Yes. Version control, Checkout into an empty directory, Makefile generation and regression testing is just as effective on an hdl project as it is on a C++/Java project.
They are just different simulation models of the same thing.
-- Mike Treseler
Interesting. So the devices which have flash/eeprom based "solid state disks" (SSD) such as your typical hand held IPOD, Windows CE based PDA's, are not "software" based systems?
heck even phones these days are becoming PDA's and MP3 players with very large SSD's in flash. Even most new "platform flash" FPGA's load off the same SSD's in the form of compact flash cards.
So if SSD's are the factor for software vs. hardware, then it seems that any FPGA that loads and runs off SSD related storage technology, is probably software by the looks like a duck, quacks like a duck, must be a duck test. No? Why not?
Why is an FSM and data paths controlled by it when written in a C based HDL/HLL software, and the same FSM and data paths written in VHDL/Verilog hardware?
It wasn't that many years ago I wrote software/firmware/microcode for bit sliced "processors" implementing 'smart' high speed data controllers, but we called it hardware. Now I write software/firmware/microcode AND instantiate it as hard LUT/FFs in FPGA's and it just doesn't seem like hardware any more ... when the same "code" can be moved to a $0.99 microprocessor with a PLD wrapped around it as a cost reduction.
There is another thread, where this actually matters from a medical systems /regulatory basis.
Since you must have SOFTWARE to create the bitstream, then the admin has to include software-handling discipline.
Many FPGA systems now include SoftCPUs, and that puts some portion of the design clearly into the software box.
-jg
In a prior thread about HDL's the VHDL camp was VERY VERY proud to state they didn't need sequential programming languages like C based HDL/HLL's, since VHDL already had nearly functionally idential sequential statements and expressions, including extended data types like floating point.
*IF* software is defined as sequential programming in a high level (or any level) language, then sequential VHDL (and verilog) clearly passes the walks like a duck, quacks like a duck, looks like a duck test for being software.I'm sure any lawyer would have little trouble showing C source and VHDL source for sequential floating point data manipulation as functionally identical, and a jury probably would completely ignore any hardware designer claiming that it was hardware because his degree was in electrical engineering and not computer science. Ditto for control and data paths with integer data representations. Ditto for control and data paths with bit level representations. Bit level "var1 AND var2" is the same if written var1*var2 or var1&var2, syntax doesn't matter.
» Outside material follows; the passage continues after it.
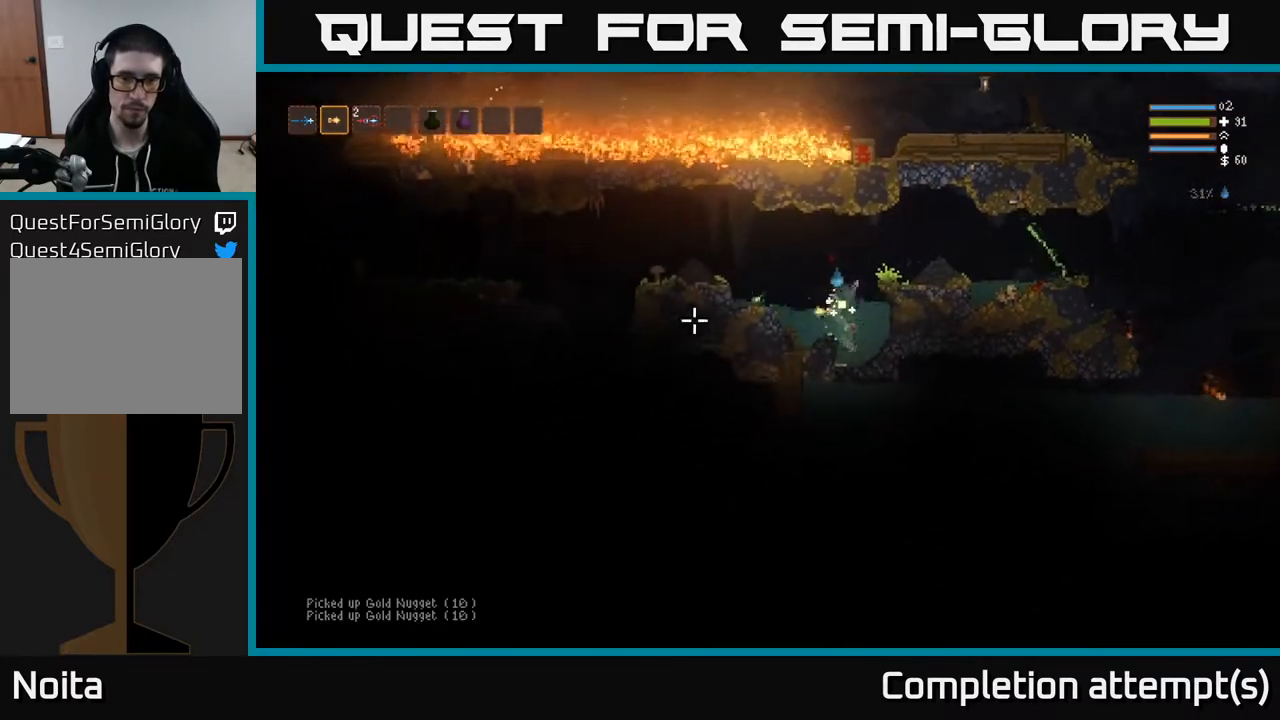
{"buttons": [], "left_stick": "left", "right_stick": "left", "events": [[200, "L2", "up"]]}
There is a lot of chest beating about being a hardware designer, and having been formally trained in the lost art of schematic logic level design. Every year, as hardware design is dominated by large HDL systems designs, using algorithmic based FSMs and data paths in languages which are functionally identical to HLL programming languages, the difference and importanance of obsolete logic level design training vanishes. If anything, programmers which have been trained to design, implement, and manage the life cycles of huge zero defect software projects are much better prepared to manage large HDL/HLL hardware development projects as automated synthesis completely replaces gate level design as an acceptable design practice.
Language features which impair the ability of synthesis tools to always generate formally verifiable and provably correct constructions will slowly fall by the way side, and with it the ability to use arcane language hints to save a single gate in a few hundred instances of a large 20M gate design. Saving a few hundred (or thousand) gates in a $100 20M gate device if it risks design errors that would cause a field problem or development delay are a liability, not a necessary feature. HLL/HDL language features which are simply there to ensure job security for a certain class of programmers, will fade away, in favor of expanding the labor pool and the ability to reused engineering talent in multiple disciplines.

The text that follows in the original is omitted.